Toutes les fois où je fais remarquer aux gens qui adorent le télétravail que ce dernier ne protège pas du stress, cela les fâche! Cette idée que le travail à la maison protège du stress vient des études scientifiques effectuées avant la pandémie et qui mesuraient essentiellement le stress AU travail, c’est-à-dire les facteurs présents dans l’environnement de travail – comme les collègues hostiles ou le trafic – qui augmentent le stress. Lorsque la pandémie est survenue et que les gens se sont retrouvés à temps plein à travailler chez eux, ils ont considéré que, puisqu’ils n’étaient plus exposés aux facteurs de stress présents au bureau, ils seraient protégés du stress. Or, les recherches faites après la pandémie ont montré qu’on s’est trompé sur l’origine du stress au travail. Les données indiquent que ce n’est pas l’endroit où l’on travaille qui stresse, soit le stress AU travail, mais plutôt la manière dont on travaille, c’est-à-dire le stress DU travail, et ce, qu’on se trouve au bureau, à la maison ou au sommet d’une montagne à Bali. C’est pour cela que le télétravail ne nous protège pas du stress.
Conseilleriez-vous de privilégier le travail hybride?

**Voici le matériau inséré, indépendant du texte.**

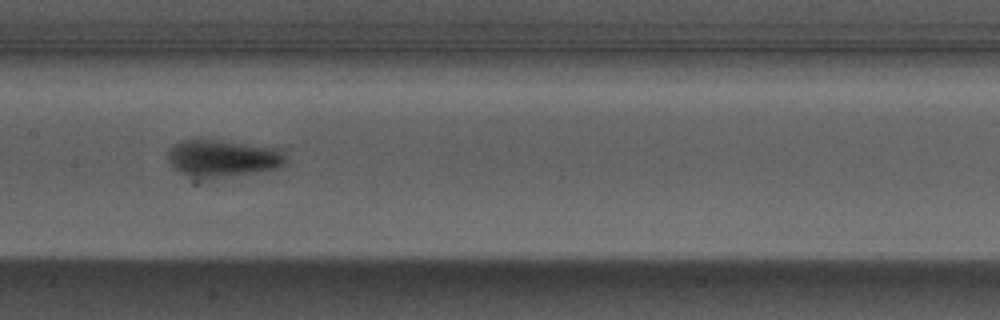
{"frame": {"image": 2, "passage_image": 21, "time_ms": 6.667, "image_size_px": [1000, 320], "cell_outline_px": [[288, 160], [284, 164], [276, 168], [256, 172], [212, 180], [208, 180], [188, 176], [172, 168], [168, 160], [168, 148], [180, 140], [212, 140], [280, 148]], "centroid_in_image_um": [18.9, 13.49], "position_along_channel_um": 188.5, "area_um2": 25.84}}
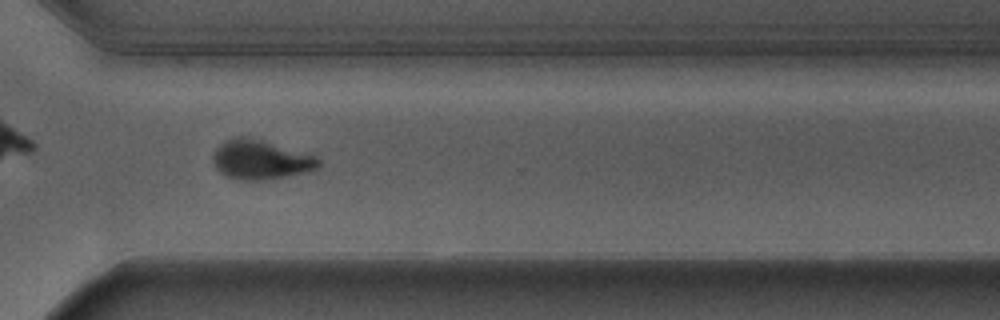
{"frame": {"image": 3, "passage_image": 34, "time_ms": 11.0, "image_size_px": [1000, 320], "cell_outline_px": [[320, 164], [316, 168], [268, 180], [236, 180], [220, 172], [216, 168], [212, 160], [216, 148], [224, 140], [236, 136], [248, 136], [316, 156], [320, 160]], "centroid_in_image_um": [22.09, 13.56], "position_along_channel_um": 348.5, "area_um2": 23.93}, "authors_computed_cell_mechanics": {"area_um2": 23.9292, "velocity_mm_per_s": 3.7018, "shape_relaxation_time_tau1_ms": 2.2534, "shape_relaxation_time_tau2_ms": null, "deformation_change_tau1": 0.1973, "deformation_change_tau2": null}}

L’arrivée des nouvelles technologies, telles que le courriel, les messageries instantanées, Internet, etc., au début des années 1990 a amené les travailleurs et les travailleuses à constamment fragmenter leur attention, alors répartie entre différentes tâches, ce qu’on appelle l’attention fragmentée: le projet à écrire, le courriel qui vient d’entrer, la notification d’un message texte qui entre dans son cellulaire, etc. Les études montrent que c’est l’attention fragmentée qui provoque la surcharge mentale et qui accroît le risque de souffrir d’un épuisement professionnel. Et comme je l’ai souligné précédemment, notre attention est fragmentée autant à la maison qu’au bureau. L’inverse de l’attention fragmentée est le travail en profondeur, qui consiste à ne faire qu’une seule tâche à la fois, et ce, sans subir aucune interruption. Les études révèlent que le travail en profondeur est associé à une diminution du stress. Sur la base de ces données et de bien d’autres, les chercheurs proposent aux entreprises d’instaurer un mode de travail hybride structuré, qui consiste à séparer la semaine en blocs de travail de surface, où l’attention est fragmentée, et en blocs de travail en profondeur. Les études réalisées à ce jour sur le mode de travail hybride structuré montrent qu’il augmente la productivité tout en abaissant le stress. Ça vaut la peine de l’essayer!
À propos de ce livre
Sonia Lupien, Le stress au travail vs le stress du travail, Montréal, Éditions Va Savoir, 2023, 507 p.